People who prefer to use Feeling in decision making tend to consider what is important to them and to other people. They mentally place themselves in a situation and identify with the people involved so that they can make decisions based on person-centred values.  Their goal is harmony and recognition of individuals, and their strengths include understanding, appreciating and supporting others.

Characteristics of most people who prefer Feeling:

  • Sympathetic
  • Assess impact on people
  • Guided by personal values
  • “Tender-hearted”
  • Strive for harmony and individual recognition
  • Compassionate
  • Accepting

Effects of preferences in work situations

  • Tend to be very aware of other people and their feelings.
  • Enjoy pleasing people, even in unimportant things.
  • Like harmony.  Efficiency may be badly disturbed by office feuds.
  • Often let decisions be influenced by their own or other people’s personal likes and wishes.
  • Need occasional praise.
  • Dislike telling people unpleasant things.
  • Are more people-oriented, respond more easily to people’s values.
  • Tend to be sympathetic.

How you orient toward the outer world: Perceiving

People who prefer to use their Perceiving process in the outer world tend to live in a flexible, spontaneous way seeking to experience and understand life, rather than control it. Plans and decisions feel confining to them; they prefer to stay open to experience and last-minute options. They enjoy and trust their resourcefulness and ability to adapt to the demands of a situation.

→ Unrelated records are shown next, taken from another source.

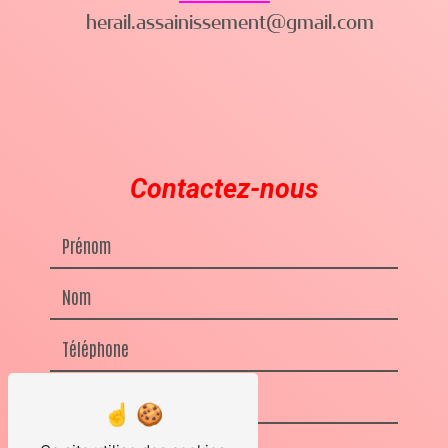
herail.assainissement@gmail.com
Contactez-nous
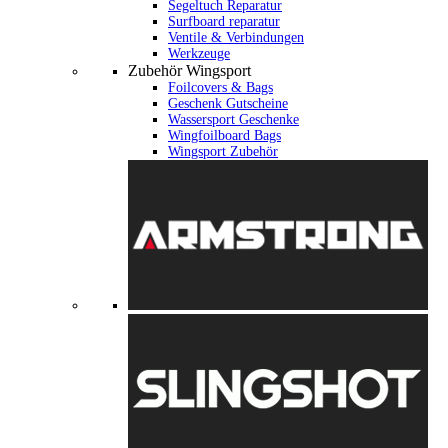
Segeltuch Reparatur
Surfboard reparatur
Ventile & Verbindungen
Werkzeuge
Zubehör Wingsport
Foilcovers & Bags
Geschenk Gutscheine
Wassersport Geschenke
Wingfoilboard Bags
Wingsport Zubehör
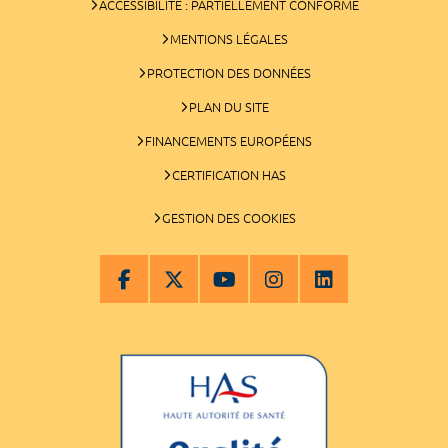
ACCESSIBILITÉ : PARTIELLEMENT CONFORME
MENTIONS LÉGALES
PROTECTION DES DONNÉES
PLAN DU SITE
FINANCEMENTS EUROPÉENS
CERTIFICATION HAS
GESTION DES COOKIES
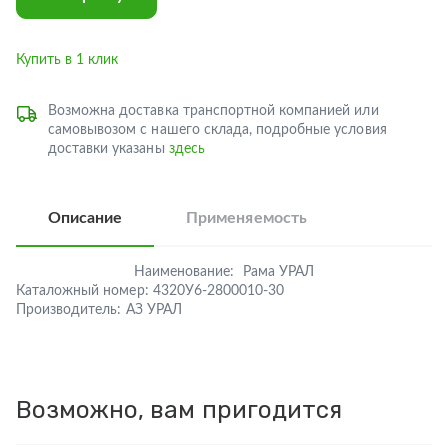
Купить в 1 клик
Возможна доставка транспортной компанией или
самовывозом с нашего склада, подробные условия
доставки указаны
здесь
Описание
Применяемость
Наименование:
Рама УРАЛ
Каталожный номер:
4320У6-2800010-30
Производитель:
АЗ УРАЛ
Возможно, вам пригодится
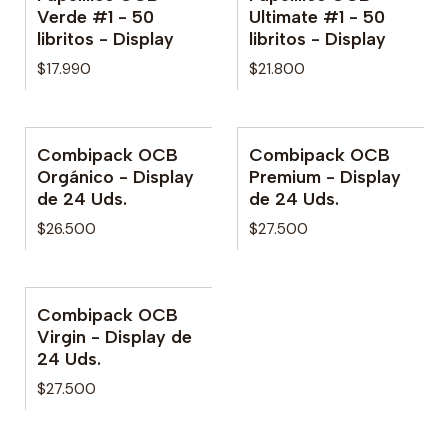
Verde #1 - 50
Ultimate #1 - 50
libritos - Display
libritos - Display
$17.990
$21.800
Combipack OCB
Combipack OCB
Orgánico - Display
Premium - Display
de 24 Uds.
de 24 Uds.
$26.500
$27.500
Combipack OCB
Virgin - Display de
24 Uds.
$27.500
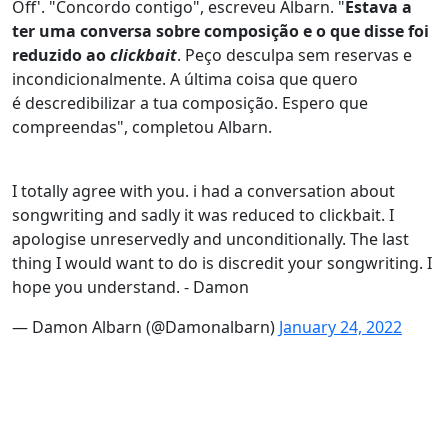
Off'. "Concordo contigo", escreveu Albarn. "
Estava a
ter uma conversa sobre composição e o que disse foi
reduzido ao
clickbait
. Peço desculpa sem reservas e
incondicionalmente. A última coisa que quero
é descredibilizar a tua composição. Espero que
compreendas", completou Albarn.
I totally agree with you. i had a conversation about
songwriting and sadly it was reduced to clickbait. I
apologise unreservedly and unconditionally. The last
thing I would want to do is discredit your songwriting. I
hope you understand. - Damon
— Damon Albarn (@Damonalbarn)
January 24, 2022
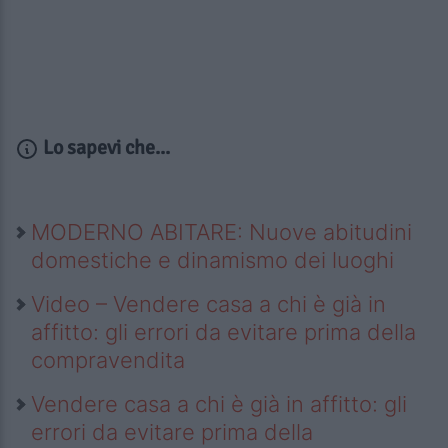
Lo sapevi che...
MODERNO ABITARE: Nuove abitudini
domestiche e dinamismo dei luoghi
Video – Vendere casa a chi è già in
affitto: gli errori da evitare prima della
compravendita
Vendere casa a chi è già in affitto: gli
errori da evitare prima della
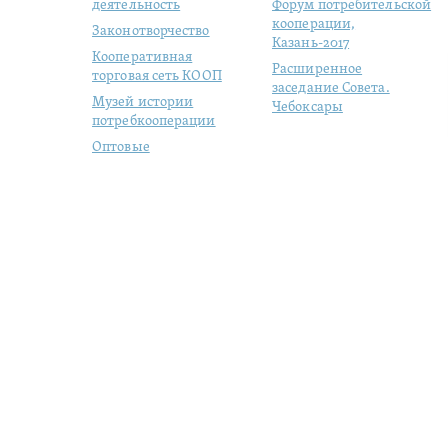
деятельность
Форум потребительской
кооперации,
Законотворчество
Казань-2017
Кооперативная
Расширенное
торговая сеть КООП
заседание Совета.
Музей истории
Чебоксары
потребкооперации
Оптовые
продовольственные
рынки
Молодая
кооперация
Студенческий отряд
«ЦЕНТРОСОЮЗ»
Цифровизация
кого, 57/1
|
+7 (495) 684-1803
|
|
Switch to English version
|
Р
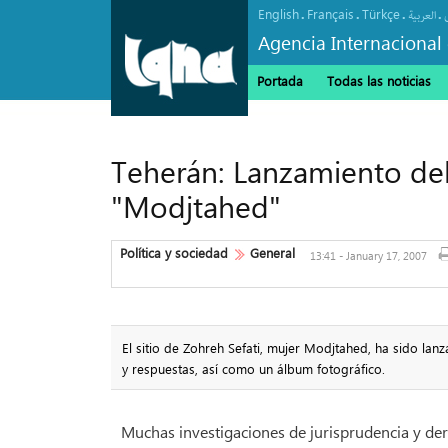
English
Français
Türkçe
.
.
.
.
العربیة
Agencia Internacional 
Portada
Todas las noticias
Teherán: Lanzamiento del 
"Modjtahed"
Política y sociedad
General
13:41 - January 17, 2007
El sitio de Zohreh Sefati, mujer Modjtahed, ha sido lanza
y respuestas, así como un álbum fotográfico.
Muchas investigaciones de jurisprudencia y dere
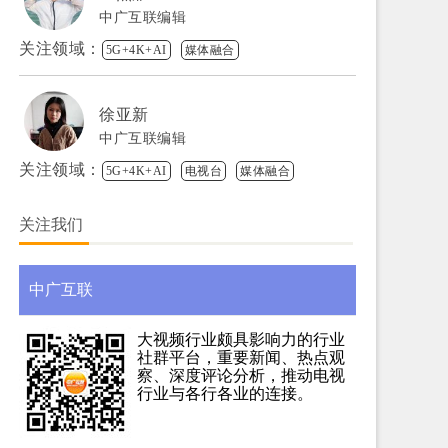
中广互联编辑
关注领域：
5G+4K+AI
媒体融合
徐亚新
中广互联编辑
关注领域：
5G+4K+AI
电视台
媒体融合
关注我们
中广互联
大视频行业颇具影响力的行业
社群平台，重要新闻、热点观
察、深度评论分析，推动电视
行业与各行各业的连接。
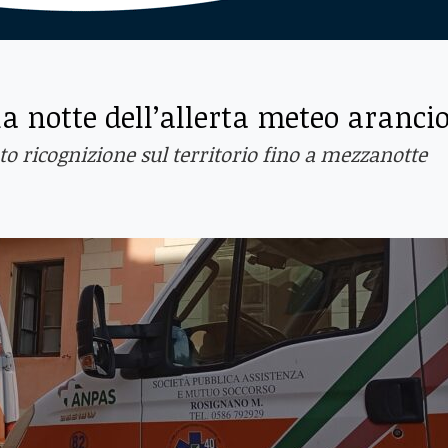
a notte dell’allerta meteo aranci
to ricognizione sul territorio fino a mezzanotte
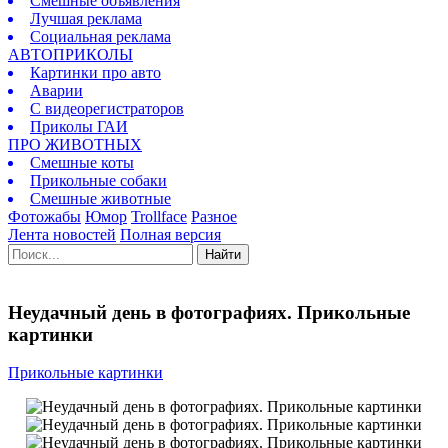
Смешные объявления
Лучшая реклама
Социальная реклама
АВТОПРИКОЛЫ
Картинки про авто
Аварии
С видеорегистраторов
Приколы ГАИ
ПРО ЖИВОТНЫХ
Смешные коты
Прикольные собаки
Смешные животные
Фотожабы
Юмор
Trollface
Разное
Лента новостей
Полная версия
Найти
Неудачный день в фотографиях. Прикольные
картинки
Прикольные картинки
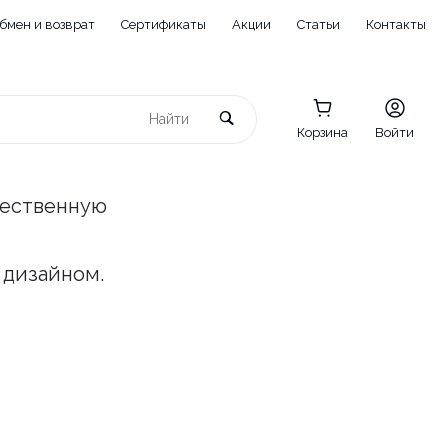
бмен и возврат
Сертификаты
Акции
Статьи
Контакты
Корзина
Войти
чественную
 дизайном.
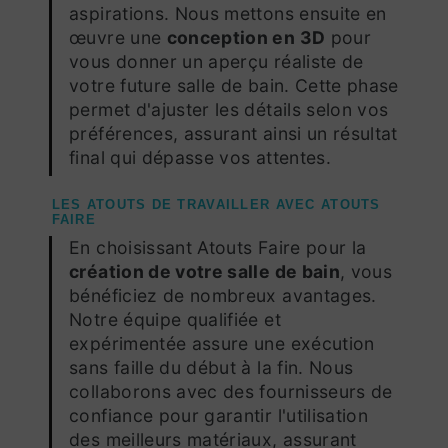
aspirations. Nous mettons ensuite en
œuvre une
conception en 3D
pour
vous donner un aperçu réaliste de
votre future salle de bain. Cette phase
permet d'ajuster les détails selon vos
préférences, assurant ainsi un résultat
final qui dépasse vos attentes.
LES ATOUTS DE TRAVAILLER AVEC ATOUTS
FAIRE
En choisissant Atouts Faire pour la
création de votre salle de bain
, vous
bénéficiez de nombreux avantages.
Notre équipe qualifiée et
expérimentée assure une exécution
sans faille du début à la fin. Nous
collaborons avec des fournisseurs de
confiance pour garantir l'utilisation
des meilleurs matériaux, assurant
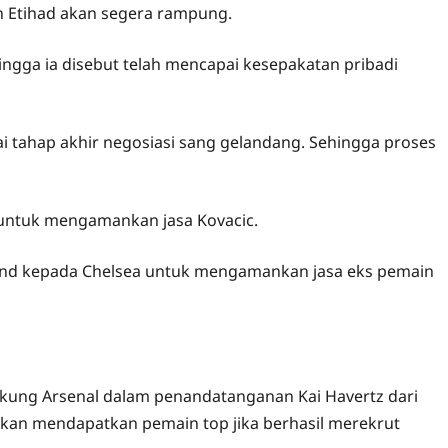
n Etihad akan segera rampung.
ingga ia disebut telah mencapai kesepakatan pribadi
ai tahap akhir negosiasi sang gelandang. Sehingga proses
 untuk mengamankan jasa Kovacic.
und kepada Chelsea untuk mengamankan jasa eks pemain
kung Arsenal dalam penandatanganan Kai Havertz dari
akan mendapatkan pemain top jika berhasil merekrut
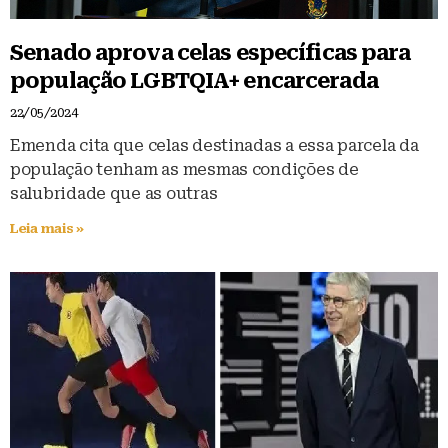
Senado aprova celas específicas para
população LGBTQIA+ encarcerada
22/05/2024
Emenda cita que celas destinadas a essa parcela da
população tenham as mesmas condições de
salubridade que as outras
Leia mais »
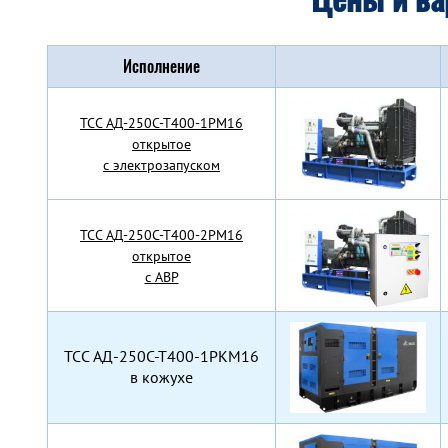
Исполнение
TCC АД-250С-Т400-1РМ16
открытое
с электрозапуском
TCC АД-250С-Т400-2РМ16
открытое
с АВР
TCC АД-250С-Т400-1РКМ16
в кожухе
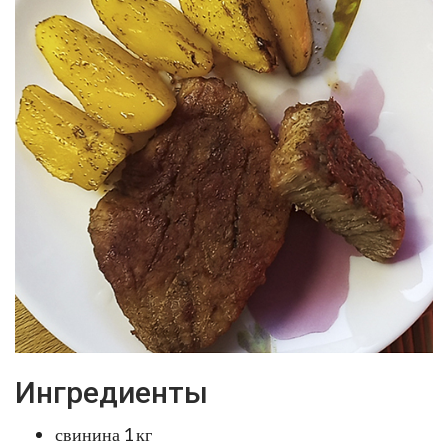
Ингредиенты
свинина 1 кг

Characteristics of most people who prefer Perceiving:

  • Spontaneous
  • Open-ended
  • Casual
  • Flexible
  • Adaptable
  • Like things unconstrained and open to change
  • Feel energised by last-minute pressures

Effects of preferences in work situations

  • Adapt well to changing situations.
  • Do not mind leaving things open for alterations.
  • May have trouble making decisions.
  • May start too many projects and have difficulty in finishing them.
  • May postpone unpleasant jobs.
  • Want to know all about a new job.
  • Tend to be curious and welcome new light on a thing, situation, or person.